De Youssouf DIMMA, correspondant de Teranganews à Ziguinchor
En séjour à Ziguinchor, sa ville natale, pour des raisons liées aux élections locales prévues au Sénégal le 23 janvier prochain, Dr Cheikh Tidiane Dièye, Directeur du Centre africain pour le commerce l’intégration et le développement (CACID), a déclaré dans une interview accordée au correspondant de Terangnews à Ziguinchor, ce 10 janvier 2022 relativement aux récentes sanctions infligées au Mali par la CEDEAO et l’UEMOA.
Selon lui, « il est évident que les sanctions prises par les chefs d’Etat de la CEDEAO et par l’UEMOA auront des conséquences économiques multiformes et extrêmement néfastes sur l’économie du Mali et sur le peuple malien. Il faut d’abord regretter ces sanctions qui sont totalement illégales si l’on s’en tient rien qu’au protocole de la CEDEAO et encore une fois la CEDEAO passe à côté de l’histoire ».
Pour lui, « la CEDEAO n’a pas su lire les événements ni su prendre les actes appropriés au moment de le prise du pouvoir par la junte militaire parce qu’elle avait fait une mauvaise interprétation du principe des coups d’Etat. En effet, il y avait un coup d’Etat constitutionnel, politique et autres mais la CEDEAO n’avait pas réagi quand les militaires sont arrivés au pouvoir, sauver une situation et ouvrir les voies nouvelles au Mali, la CEDEAO devait accompagner ce processus et nous l’avions dit en son temps ».
Dr Cheikh Tidiane Dièye d’ajouter : « elle prend des sanctions qui ne sont pas prévues par les protocoles qui disent que lorsqu’un pays pose de tels actes, la CEDEAO peut suspendre sa participation dans les instances communautaires, par exemple refuser d’organiser des réunions dans ce pays. Mais faire du blocus économique et fermer des frontières, cela n’est prévu nulle part dans le protocole ».
A l’en croire « sachant que 80% du commerce international du Mali passe par le port autonome de Dakar, si le Sénégal s’aventurait à respecter ces sanctions, vous imaginez la conséquence ! Même si on dit que les médicaments n’est feraient pas partie ou les denrées de premières nécessité, mais les équipements et tous types d’autres matériels qui constituent de la matière première pour l’industrie malienne et qui servent à construire le Mali ne viendraient plus. »
Dr Dièye d’avertir les Chef d’Etat de la CEDEAO en ces termes : « je voudrais dire aux chefs de l’Etat qu’ils se rendront responsables de tout ce qui arrivera dans la sous-région parce qu’il ne faut pas croire que le Mali est le Niger, le Libéria, la Gambie, la Guinée-Bissau qui ont connu des interventions de la CEDEAO, ce qui était compréhensible dans ces contextes , mais aujourd’hui, du point de vue géo-économique, géo-politique, le Mali ne peut pas et ne devrait pas être sanctionné de cette manière. »
Et de poursuivre : « Le Mali trouvera toujours des solutions pour approvisionner son marché et ne pas laisser sa population mourir de faim, mais le Sénégal perdrait énormément : si le fret est arrêté le port de Dakar ferme et il ne faudrait même pas continuer la construction du port de Ndayane puisqu’il ne vivrait qu’avec le fret malien.
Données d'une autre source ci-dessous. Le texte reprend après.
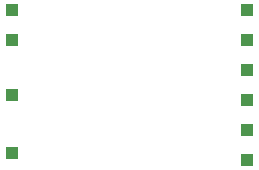
<source format=gbr>
%TF.GenerationSoftware,KiCad,Pcbnew,(6.0.1)*%
%TF.CreationDate,2022-02-22T12:17:33-04:00*%
%TF.ProjectId,Retro Video Amp,52657472-6f20-4566-9964-656f20416d70,rev?*%
%TF.SameCoordinates,Original*%
%TF.FileFunction,Soldermask,Bot*%
%TF.FilePolarity,Negative*%
%FSLAX46Y46*%
G04 Gerber Fmt 4.6, Leading zero omitted, Abs format (unit mm)*
G04 Created by KiCad (PCBNEW (6.0.1)) date 2022-02-22 12:17:33*
%MOMM*%
%LPD*%
G01*
G04 APERTURE LIST*
%ADD10R,1.000000X1.000000*%
G04 APERTURE END LIST*
D10*
%TO.C,*%
X24045000Y-19630000D03*
%TD*%
%TO.C,*%
X43920000Y-17090000D03*
%TD*%
%TO.C,*%
X24045000Y-24300000D03*
%TD*%
%TO.C,*%
X43920000Y-29790000D03*
%TD*%
%TO.C,*%
X43920000Y-27250000D03*
%TD*%
%TO.C,*%
X43920000Y-19630000D03*
%TD*%
%TO.C,*%
X24045000Y-17090000D03*
%TD*%
%TO.C,*%
X43920000Y-24710000D03*
%TD*%
%TO.C,*%
X24045000Y-29210000D03*
%TD*%
%TO.C,*%
X43920000Y-22170000D03*
%TD*%
M02*

</source>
Il faut savoir raison gardée. Je demande au président du Sénégal de considérer l’intérêt du Sénégal. Notre pays ne doit pas suivre certains chefs d’Etat de la CEDEAO, ni certains chefs d’Etat internationaux qui sont en train d’utiliser le cas du Mali pour régler leur propre problème et on ne doit pas laisser cette situation devenir un terrain de confrontation géopolitique entre la Russie et les pays occidentaux à travers la CEDEAO qui serait instrumentalisée ».
Pour rappel, le dimanche 09 janvier 2022, lors d’un sommet extraordinaire tenu à Accra, la Communauté Economique des États de l’Afrique de l’Ouest (CEDEAO) a décidé d’imposer des sanctions au gouvernement de la transition au Mali. Lesquelles sont, entre autres, la fermeture des frontières terrestres et aériennes entre les pays de la CEDEAO et le Mali, la suspension de toutes les transactions commerciales et financières entre les pays de la CEDEAO et le Mali, à l’exception des produits alimentaires de grande consommation ; des produits pharmaceutiques ; des matériels et équipements médicaux y compris ceux pour la lutte contre la Covid 19 ; des produits pétroliers et de l’électricité.